Small Caps | Sep 13 2018

Myer has renewed its focus on a smaller store footprint, online growth and exclusive brands, yet brokers are sceptical the business can make inroads against intense competition.

-Sourcing benefits for Myer exclusive brands and reduced discounting
-Yet risks to the top line are now higher
-New debt facility, yet confidence remains a constraint


By Eva Brocklehurst

Some improvement for challenged retailer Myer ((MYR)) was evident in the FY18 results and the new CEO, John King, has announced a reinvigorated strategy to focus on online growth, a smaller footprint and an improved organisational structure.

Gross margins surprised brokers to the upside, increasing 105 basis points in the second half. Sourcing benefits for Myer exclusive brands were cited, as well as reduced markdowns. The improvement in gross margins was primarily from favourable weather, that resulted in less discounting, so Citi does not expect the same factors to be repeated in FY19.

Fourth quarter sales were better, as the decline over the second half of -2.4% was less than the third quarter's decline of -3.1%, and the first half decline of -3.0%. Management suggests fourth quarter momentum is continuing into early FY19.

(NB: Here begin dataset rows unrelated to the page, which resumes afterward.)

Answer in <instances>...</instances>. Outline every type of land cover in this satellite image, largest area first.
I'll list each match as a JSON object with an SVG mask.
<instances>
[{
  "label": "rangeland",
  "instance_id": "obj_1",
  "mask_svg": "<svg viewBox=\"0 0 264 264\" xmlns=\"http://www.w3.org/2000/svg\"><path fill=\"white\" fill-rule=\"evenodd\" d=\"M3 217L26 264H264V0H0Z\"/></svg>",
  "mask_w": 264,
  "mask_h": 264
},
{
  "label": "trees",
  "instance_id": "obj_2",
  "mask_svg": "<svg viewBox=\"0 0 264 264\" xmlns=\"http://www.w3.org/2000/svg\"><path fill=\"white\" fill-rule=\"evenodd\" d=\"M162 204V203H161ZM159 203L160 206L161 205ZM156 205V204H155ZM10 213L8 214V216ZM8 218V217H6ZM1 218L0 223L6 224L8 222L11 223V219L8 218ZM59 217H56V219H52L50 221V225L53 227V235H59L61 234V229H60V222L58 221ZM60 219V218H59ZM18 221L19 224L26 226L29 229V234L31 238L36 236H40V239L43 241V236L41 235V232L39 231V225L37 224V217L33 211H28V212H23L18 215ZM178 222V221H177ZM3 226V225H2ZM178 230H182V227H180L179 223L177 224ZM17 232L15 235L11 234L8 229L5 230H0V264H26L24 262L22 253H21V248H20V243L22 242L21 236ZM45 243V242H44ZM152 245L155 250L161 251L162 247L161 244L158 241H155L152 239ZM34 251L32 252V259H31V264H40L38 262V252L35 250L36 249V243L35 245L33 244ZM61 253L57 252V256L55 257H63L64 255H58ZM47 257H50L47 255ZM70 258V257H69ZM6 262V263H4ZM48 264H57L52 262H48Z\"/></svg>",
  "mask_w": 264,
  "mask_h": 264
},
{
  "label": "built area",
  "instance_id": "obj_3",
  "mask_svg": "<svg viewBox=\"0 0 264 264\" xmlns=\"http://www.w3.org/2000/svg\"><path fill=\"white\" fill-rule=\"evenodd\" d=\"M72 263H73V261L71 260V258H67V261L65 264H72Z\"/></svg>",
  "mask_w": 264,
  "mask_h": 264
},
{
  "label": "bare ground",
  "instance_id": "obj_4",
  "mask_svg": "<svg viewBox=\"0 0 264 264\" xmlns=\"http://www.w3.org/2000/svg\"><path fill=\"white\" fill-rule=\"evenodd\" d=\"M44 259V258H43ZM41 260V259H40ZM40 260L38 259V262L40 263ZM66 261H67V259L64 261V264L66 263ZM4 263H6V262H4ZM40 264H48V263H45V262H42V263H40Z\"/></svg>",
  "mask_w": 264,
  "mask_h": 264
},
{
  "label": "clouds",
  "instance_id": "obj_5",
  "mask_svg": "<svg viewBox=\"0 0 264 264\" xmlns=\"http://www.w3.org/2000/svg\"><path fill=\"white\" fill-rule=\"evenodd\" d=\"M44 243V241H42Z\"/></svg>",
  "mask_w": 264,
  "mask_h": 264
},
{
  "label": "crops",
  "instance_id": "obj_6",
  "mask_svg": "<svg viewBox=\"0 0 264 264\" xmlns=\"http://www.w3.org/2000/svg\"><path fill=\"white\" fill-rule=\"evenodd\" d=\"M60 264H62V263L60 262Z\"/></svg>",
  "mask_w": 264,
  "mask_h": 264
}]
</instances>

Ord Minnett is confident the new strategy will provide profit growth, despite near-term weakness in sales. Sales are to shift to Myer exclusive brands from concessions, supporting gross margins. Yet the broker also suggests the company appears more willing to engage with the "discount value" customer and less with the "aspirational" customer. Ord Minnett upgrades to Hold from Lighten, believing the risk/reward ratio no longer justifies the prior rating.

UBS takes heart in several positives in the result, including improving like-for-like sales, relaxed debt covenants and better gross margins, although remains sceptical about the ability to reinvigorate the top line. As balance sheet pressure has been alleviated for now, UBS upgrades to Neutral from Sell.

Myer will struggle to grow earnings, the broker asserts, because of competition, while cost reductions will come to an end. The business has too much space in a structurally challenged industry and is also constrained in its ability to rationalise this space, given the $2.5m 13-year lease tail. Nevertheless the stock reflects the risks, UBS believes.

Myer has pulled back on discounting but Citi suggests caution should prevail regarding any retailer trying to unwind promotional activity, given customers are accustomed to buying on promotion.


Management has stressed the importance of profitable sales, which Macquarie agrees is a sensible sounding strategy, yet with reduced markdowns and new focus on exclusive brands the risks to the top line are now higher. A focus on Myer exclusive brands has been a feature of previous strategies and may be insufficient to drive foot traffic, in the broker's view.

The category is already highly competitive and challenging and Macquarie envisages risks skewed to the downside, with cost savings likely to become harder to achieve. Still, there is some, albeit modest, potential for corporate activity.